|
Exploring Linux Part 16
by Alan German
OPCUG
members will be well aware of my penchant for all things
backup, and will likely have noted my recent discovery of
QuickShadow, a Windows' utility, that offers real-time
file backup from a source to a target disk drive. Having
found this to be a really useful package for continually
backing up all of my data files when working in Windows,
I turned my mind to see if the same sort of functionality
was available in the Linux world. After all, why should
Windows' users have all the fun?
My web searches initially located two sorts of products.
Firstly, there was a motley assortment of unfinished, and
seemingly-abandoned, open-source applications that did
not look at all promising. Secondly, there were several
server-based solutions that appeared to be overly
complicated to implement. However, I persevered, using
several different search terms, and scanning a number of
different web sites, until I came across a reference to
the inotify feature that is present in recent
Linux kernels. Inotify monitors disk activity and, in
particular, flags when files are written to disk or
deleted. A little more searching located a package that
combines inotify's file event monitoring with the rsync
file synchronization utility in order to provide the
real-time file backup capability that I was seeking.

◇ ◇ ◇ ◇ ◇ ◇ ◇

Things to do:
A – Answer these questions from the Exploring Linux column:
(i) What Windows utility does the column name as offering real-time file backup from a source to a target disk drive?
(ii) What two sorts of products did the initial web searches locate?
(iii) Which file synchronization utility is combined with inotify's file event monitoring in the package that was found?
B – Summarize the Exploring Linux column in two sentences.
C – Write the next part of the Exploring Linux column, picking up right after its final sentence.

Data items:
◇ ◇ ◇ ◇ ◇ ◇ ◇

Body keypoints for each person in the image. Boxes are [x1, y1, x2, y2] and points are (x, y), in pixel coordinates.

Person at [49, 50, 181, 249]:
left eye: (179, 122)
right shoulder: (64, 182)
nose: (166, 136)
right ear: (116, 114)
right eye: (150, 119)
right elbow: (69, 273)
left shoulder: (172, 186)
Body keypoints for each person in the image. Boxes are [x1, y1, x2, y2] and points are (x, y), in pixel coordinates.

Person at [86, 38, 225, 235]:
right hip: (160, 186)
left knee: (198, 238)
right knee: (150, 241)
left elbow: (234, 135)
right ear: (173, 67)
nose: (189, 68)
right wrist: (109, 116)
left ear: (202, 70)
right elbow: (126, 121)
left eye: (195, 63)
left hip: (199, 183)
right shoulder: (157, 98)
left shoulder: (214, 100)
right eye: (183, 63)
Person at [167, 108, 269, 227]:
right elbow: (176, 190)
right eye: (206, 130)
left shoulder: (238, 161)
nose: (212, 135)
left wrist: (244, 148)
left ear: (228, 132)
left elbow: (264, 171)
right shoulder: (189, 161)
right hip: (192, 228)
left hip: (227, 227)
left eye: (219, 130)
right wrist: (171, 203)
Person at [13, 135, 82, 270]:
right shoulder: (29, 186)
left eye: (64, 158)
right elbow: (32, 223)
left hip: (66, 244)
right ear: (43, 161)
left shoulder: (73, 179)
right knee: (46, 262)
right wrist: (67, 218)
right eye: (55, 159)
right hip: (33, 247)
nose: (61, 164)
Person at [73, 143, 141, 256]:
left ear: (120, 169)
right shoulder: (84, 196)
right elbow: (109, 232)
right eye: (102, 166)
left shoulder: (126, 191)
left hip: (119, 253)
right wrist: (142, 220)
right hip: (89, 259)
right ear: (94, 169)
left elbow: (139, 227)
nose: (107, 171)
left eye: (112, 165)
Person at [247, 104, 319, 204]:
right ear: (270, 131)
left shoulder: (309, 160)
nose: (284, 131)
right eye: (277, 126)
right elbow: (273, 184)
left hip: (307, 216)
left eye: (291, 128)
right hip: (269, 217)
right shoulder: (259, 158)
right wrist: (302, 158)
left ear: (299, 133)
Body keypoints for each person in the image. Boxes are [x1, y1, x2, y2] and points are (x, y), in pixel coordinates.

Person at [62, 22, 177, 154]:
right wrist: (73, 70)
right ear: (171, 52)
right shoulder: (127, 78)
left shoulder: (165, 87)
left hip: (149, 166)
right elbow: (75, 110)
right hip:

◇ ◇ ◇ ◇ ◇ ◇ ◇

Task answers:
A –
(i) QuickShadow.
(ii) A motley assortment of unfinished, seemingly-abandoned open-source applications, and several server-based solutions that appeared overly complicated to implement.
(iii) rsync.

B – After finding the Windows utility QuickShadow useful for real-time backup of data files, the author looked for similar functionality in Linux. Early searches turned up only unpromising abandoned open-source projects and overly complicated server-based solutions, but persistence led to the inotify kernel feature and a package that combines its file event monitoring with rsync to provide real-time file backup.

C –
The software, named inosync, is actually a Python script,
effectively provided as open-source code, by the author,
Benedikt Böhm from Germany (http://bb.xnull.de/).
The bad news was that I had absolutely no knowledge of
the Python scripting language. The good news was that
Benedikt had provided a set of files that, with just a
little simple tweaking, could be customized for any
end-user's system. Furthermore, not only is inosync
available in Ubuntu's software repositories, and so can
be downloaded and installed from the Ubuntu Software
Centre, recent versions of Ubuntu come with Python
pre-installed so that the scripts can be used
immediately.
The main script file is inosync itself (inosync.py),
located in the /usr/bin/ file folder; however, there is
usually no need to modify this file. Normal customization
of the program is handled through a second script file,
the example for which is given as sample_config.py. The
minimum changes that need to be made to this latter file
are to specify the disk or file folder to be monitored as
the source of any file updates, and the disk or file
folder to be used as the target where the backup is to be
maintained. In my case, I changed the script file name to
inosync_config.py and modified two lines in the source
code to specify my source and target disks as:
# directory that should be watched for changes
wpath = "/media/Data_Disk/"
# common remote path
rpath = "/media/USBDATADISK/D/"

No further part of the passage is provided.